■ Exercise:
Go through the data and say how many lines include the string "with"; return only the figure.
--- START ---
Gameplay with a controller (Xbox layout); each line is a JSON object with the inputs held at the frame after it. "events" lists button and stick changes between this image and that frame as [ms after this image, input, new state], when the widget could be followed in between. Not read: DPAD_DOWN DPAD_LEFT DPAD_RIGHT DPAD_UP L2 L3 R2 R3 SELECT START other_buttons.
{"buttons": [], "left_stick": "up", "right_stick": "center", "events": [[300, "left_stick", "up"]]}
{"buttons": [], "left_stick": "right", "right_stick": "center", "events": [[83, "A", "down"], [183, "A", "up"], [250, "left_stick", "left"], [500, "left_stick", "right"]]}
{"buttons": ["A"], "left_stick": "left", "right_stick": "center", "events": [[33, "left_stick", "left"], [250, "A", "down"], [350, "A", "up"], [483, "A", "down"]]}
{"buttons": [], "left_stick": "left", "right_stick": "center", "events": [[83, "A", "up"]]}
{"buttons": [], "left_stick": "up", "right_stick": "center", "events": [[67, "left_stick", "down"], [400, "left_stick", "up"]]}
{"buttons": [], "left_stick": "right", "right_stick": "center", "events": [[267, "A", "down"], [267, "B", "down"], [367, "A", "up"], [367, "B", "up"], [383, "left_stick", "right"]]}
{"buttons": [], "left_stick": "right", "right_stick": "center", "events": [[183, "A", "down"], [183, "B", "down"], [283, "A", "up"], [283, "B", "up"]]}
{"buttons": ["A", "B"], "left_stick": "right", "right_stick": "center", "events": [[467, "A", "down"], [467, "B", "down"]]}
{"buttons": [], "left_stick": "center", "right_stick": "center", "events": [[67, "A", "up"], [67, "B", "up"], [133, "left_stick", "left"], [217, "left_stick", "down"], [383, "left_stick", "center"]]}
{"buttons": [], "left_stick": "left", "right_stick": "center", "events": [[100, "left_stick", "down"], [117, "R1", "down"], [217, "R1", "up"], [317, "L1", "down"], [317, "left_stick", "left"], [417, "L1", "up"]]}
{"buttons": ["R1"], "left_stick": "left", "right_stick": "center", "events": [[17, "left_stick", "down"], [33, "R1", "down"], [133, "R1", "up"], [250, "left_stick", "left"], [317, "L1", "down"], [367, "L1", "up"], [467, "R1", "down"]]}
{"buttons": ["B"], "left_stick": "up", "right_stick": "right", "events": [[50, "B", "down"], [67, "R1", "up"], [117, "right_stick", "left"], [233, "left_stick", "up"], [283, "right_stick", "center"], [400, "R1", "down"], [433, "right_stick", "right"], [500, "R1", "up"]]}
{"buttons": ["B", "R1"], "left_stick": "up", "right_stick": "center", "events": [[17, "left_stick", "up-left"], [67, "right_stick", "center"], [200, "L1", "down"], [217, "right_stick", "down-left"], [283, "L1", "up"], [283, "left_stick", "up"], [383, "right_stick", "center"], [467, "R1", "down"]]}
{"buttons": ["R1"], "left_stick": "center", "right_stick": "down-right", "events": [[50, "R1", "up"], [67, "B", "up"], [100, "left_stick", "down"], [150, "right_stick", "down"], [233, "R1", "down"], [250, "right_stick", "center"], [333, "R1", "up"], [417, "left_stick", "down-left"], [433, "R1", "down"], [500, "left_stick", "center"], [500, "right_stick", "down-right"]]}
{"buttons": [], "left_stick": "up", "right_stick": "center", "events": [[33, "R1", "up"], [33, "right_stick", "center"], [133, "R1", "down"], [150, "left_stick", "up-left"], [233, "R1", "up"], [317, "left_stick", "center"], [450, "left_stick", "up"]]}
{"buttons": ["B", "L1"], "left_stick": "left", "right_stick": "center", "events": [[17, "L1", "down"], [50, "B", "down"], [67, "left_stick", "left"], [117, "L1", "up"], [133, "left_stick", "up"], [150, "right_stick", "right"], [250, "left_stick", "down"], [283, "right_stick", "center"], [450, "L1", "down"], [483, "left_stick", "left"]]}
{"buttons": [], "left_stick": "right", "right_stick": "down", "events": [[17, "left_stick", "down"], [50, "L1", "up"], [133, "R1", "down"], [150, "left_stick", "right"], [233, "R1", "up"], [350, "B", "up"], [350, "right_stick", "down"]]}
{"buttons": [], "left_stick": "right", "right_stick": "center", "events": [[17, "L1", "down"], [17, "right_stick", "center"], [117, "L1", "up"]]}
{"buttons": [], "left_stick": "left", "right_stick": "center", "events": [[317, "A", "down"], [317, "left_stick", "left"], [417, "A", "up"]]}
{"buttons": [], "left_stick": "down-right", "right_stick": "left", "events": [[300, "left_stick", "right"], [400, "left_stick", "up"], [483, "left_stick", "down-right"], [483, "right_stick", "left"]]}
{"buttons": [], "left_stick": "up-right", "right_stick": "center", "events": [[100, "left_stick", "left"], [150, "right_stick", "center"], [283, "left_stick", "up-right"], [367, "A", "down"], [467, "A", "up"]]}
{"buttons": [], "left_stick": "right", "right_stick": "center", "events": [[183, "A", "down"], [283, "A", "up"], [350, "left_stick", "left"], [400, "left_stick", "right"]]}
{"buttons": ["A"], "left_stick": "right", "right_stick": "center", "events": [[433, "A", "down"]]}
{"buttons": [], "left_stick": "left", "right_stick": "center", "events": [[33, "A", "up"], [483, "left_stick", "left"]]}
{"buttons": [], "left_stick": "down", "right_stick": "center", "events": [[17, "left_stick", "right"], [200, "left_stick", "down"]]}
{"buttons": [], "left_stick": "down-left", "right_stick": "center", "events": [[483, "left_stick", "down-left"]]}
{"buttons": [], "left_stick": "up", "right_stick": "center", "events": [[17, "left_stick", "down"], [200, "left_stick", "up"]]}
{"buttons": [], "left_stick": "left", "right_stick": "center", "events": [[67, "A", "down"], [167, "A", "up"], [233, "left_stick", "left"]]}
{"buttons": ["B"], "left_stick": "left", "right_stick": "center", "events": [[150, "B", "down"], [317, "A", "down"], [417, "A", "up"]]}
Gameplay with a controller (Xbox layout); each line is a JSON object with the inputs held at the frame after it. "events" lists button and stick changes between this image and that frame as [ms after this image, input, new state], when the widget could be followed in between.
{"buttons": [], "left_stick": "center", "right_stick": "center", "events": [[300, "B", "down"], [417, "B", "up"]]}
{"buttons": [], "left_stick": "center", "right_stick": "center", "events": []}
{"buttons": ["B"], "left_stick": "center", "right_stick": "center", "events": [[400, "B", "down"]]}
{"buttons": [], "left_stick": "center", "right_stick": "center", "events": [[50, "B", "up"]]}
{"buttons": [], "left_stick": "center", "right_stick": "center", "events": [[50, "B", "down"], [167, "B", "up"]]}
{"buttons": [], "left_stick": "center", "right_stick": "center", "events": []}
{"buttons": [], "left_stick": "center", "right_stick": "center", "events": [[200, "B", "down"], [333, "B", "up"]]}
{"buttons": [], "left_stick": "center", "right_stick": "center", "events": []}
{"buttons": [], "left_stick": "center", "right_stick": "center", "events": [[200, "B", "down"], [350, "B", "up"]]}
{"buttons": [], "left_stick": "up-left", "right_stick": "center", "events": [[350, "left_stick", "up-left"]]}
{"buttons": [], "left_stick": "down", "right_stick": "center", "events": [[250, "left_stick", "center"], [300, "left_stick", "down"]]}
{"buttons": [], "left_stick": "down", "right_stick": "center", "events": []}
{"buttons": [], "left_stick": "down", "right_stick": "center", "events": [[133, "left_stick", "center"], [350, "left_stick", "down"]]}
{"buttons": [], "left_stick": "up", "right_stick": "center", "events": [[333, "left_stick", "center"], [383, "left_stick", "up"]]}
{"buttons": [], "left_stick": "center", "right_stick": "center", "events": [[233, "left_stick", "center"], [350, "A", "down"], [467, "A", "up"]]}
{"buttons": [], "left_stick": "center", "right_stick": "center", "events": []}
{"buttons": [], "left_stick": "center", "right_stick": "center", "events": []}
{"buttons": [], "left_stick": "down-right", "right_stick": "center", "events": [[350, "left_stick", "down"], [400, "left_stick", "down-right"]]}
--- END ---
■ Answer for the task:
2